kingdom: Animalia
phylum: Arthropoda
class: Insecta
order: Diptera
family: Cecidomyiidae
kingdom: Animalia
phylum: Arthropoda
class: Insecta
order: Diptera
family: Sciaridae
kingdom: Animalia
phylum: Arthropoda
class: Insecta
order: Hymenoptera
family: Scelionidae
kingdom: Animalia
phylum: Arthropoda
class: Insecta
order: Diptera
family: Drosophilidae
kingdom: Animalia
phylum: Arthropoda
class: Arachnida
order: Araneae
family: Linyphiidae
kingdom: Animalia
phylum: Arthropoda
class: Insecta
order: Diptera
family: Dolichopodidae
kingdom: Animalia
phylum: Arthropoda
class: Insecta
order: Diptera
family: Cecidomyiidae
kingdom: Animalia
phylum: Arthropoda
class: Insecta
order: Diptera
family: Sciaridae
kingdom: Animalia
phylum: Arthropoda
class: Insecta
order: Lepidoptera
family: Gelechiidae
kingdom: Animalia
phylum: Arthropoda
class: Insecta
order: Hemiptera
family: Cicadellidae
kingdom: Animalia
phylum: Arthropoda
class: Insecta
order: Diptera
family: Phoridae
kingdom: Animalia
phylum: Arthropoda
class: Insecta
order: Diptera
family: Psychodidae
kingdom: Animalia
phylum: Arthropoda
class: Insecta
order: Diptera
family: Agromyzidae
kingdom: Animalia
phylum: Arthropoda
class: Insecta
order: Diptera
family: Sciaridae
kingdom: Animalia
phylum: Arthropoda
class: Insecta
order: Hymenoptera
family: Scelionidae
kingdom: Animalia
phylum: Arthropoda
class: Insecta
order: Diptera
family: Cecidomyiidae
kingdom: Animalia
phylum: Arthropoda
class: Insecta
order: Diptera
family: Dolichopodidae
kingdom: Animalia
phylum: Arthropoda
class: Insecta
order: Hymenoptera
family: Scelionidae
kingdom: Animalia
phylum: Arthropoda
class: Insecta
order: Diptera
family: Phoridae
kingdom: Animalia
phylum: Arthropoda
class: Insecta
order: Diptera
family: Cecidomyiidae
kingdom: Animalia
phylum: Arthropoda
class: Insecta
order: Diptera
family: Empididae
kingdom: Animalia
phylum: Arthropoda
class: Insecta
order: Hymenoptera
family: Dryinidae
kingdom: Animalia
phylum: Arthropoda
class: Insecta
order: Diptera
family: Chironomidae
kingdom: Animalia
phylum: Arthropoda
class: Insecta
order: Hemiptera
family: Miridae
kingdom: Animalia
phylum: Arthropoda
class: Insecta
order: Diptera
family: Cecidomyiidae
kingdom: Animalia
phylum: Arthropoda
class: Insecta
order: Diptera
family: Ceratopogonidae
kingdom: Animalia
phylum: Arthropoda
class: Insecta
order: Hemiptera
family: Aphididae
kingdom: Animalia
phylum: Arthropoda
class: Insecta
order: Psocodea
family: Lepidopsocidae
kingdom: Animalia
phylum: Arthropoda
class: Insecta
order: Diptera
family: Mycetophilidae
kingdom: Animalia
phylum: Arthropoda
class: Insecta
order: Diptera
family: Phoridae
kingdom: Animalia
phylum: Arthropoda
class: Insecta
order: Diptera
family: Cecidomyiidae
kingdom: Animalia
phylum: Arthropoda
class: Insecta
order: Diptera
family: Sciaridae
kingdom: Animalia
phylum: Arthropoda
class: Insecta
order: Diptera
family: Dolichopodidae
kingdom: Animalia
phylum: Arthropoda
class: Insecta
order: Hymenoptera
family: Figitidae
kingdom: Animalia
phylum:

What this task involves: Reproduce all of the lines above, substituting "division" for each "phylum" and leaving everything else unchanged.

Solution below:
kingdom: Animalia
division: Arthropoda
class: Insecta
order: Diptera
family: Cecidomyiidae
kingdom: Animalia
division: Arthropoda
class: Insecta
order: Diptera
family: Sciaridae
kingdom: Animalia
division: Arthropoda
class: Insecta
order: Hymenoptera
family: Scelionidae
kingdom: Animalia
division: Arthropoda
class: Insecta
order: Diptera
family: Drosophilidae
kingdom: Animalia
division: Arthropoda
class: Arachnida
order: Araneae
family: Linyphiidae
kingdom: Animalia
division: Arthropoda
class: Insecta
order: Diptera
family: Dolichopodidae
kingdom: Animalia
division: Arthropoda
class: Insecta
order: Diptera
family: Cecidomyiidae
kingdom: Animalia
division: Arthropoda
class: Insecta
order: Diptera
family: Sciaridae
kingdom: Animalia
division: Arthropoda
class: Insecta
order: Lepidoptera
family: Gelechiidae
kingdom: Animalia
division: Arthropoda
class: Insecta
order: Hemiptera
family: Cicadellidae
kingdom: Animalia
division: Arthropoda
class: Insecta
order: Diptera
family: Phoridae
kingdom: Animalia
division: Arthropoda
class: Insecta
order: Diptera
family: Psychodidae
kingdom: Animalia
division: Arthropoda
class: Insecta
order: Diptera
family: Agromyzidae
kingdom: Animalia
division: Arthropoda
class: Insecta
order: Diptera
family: Sciaridae
kingdom: Animalia
division: Arthropoda
class: Insecta
order: Hymenoptera
family: Scelionidae
kingdom: Animalia
division: Arthropoda
class: Insecta
order: Diptera
family: Cecidomyiidae
kingdom: Animalia
division: Arthropoda
class: Insecta
order: Diptera
family: Dolichopodidae
kingdom: Animalia
division: Arthropoda
class: Insecta
order: Hymenoptera
family: Scelionidae
kingdom: Animalia
division: Arthropoda
class: Insecta
order: Diptera
family: Phoridae
kingdom: Animalia
division: Arthropoda
class: Insecta
order: Diptera
family: Cecidomyiidae
kingdom: Animalia
division: Arthropoda
class: Insecta
order: Diptera
family: Empididae
kingdom: Animalia
division: Arthropoda
class: Insecta
order: Hymenoptera
family: Dryinidae
kingdom: Animalia
division: Arthropoda
class: Insecta
order: Diptera
family: Chironomidae
kingdom: Animalia
division: Arthropoda
class: Insecta
order: Hemiptera
family: Miridae
kingdom: Animalia
division: Arthropoda
class: Insecta
order: Diptera
family: Cecidomyiidae
kingdom: Animalia
division: Arthropoda
class: Insecta
order: Diptera
family: Ceratopogonidae
kingdom: Animalia
division: Arthropoda
class: Insecta
order: Hemiptera
family: Aphididae
kingdom: Animalia
division: Arthropoda
class: Insecta
order: Psocodea
family: Lepidopsocidae
kingdom: Animalia
division: Arthropoda
class: Insecta
order: Diptera
family: Mycetophilidae
kingdom: Animalia
division: Arthropoda
class: Insecta
order: Diptera
family: Phoridae
kingdom: Animalia
division: Arthropoda
class: Insecta
order: Diptera
family: Cecidomyiidae
kingdom: Animalia
division: Arthropoda
class: Insecta
order: Diptera
family: Sciaridae
kingdom: Animalia
division: Arthropoda
class: Insecta
order: Diptera
family: Dolichopodidae
kingdom: Animalia
division: Arthropoda
class: Insecta
order: Hymenoptera
family: Figitidae
kingdom: Animalia
division:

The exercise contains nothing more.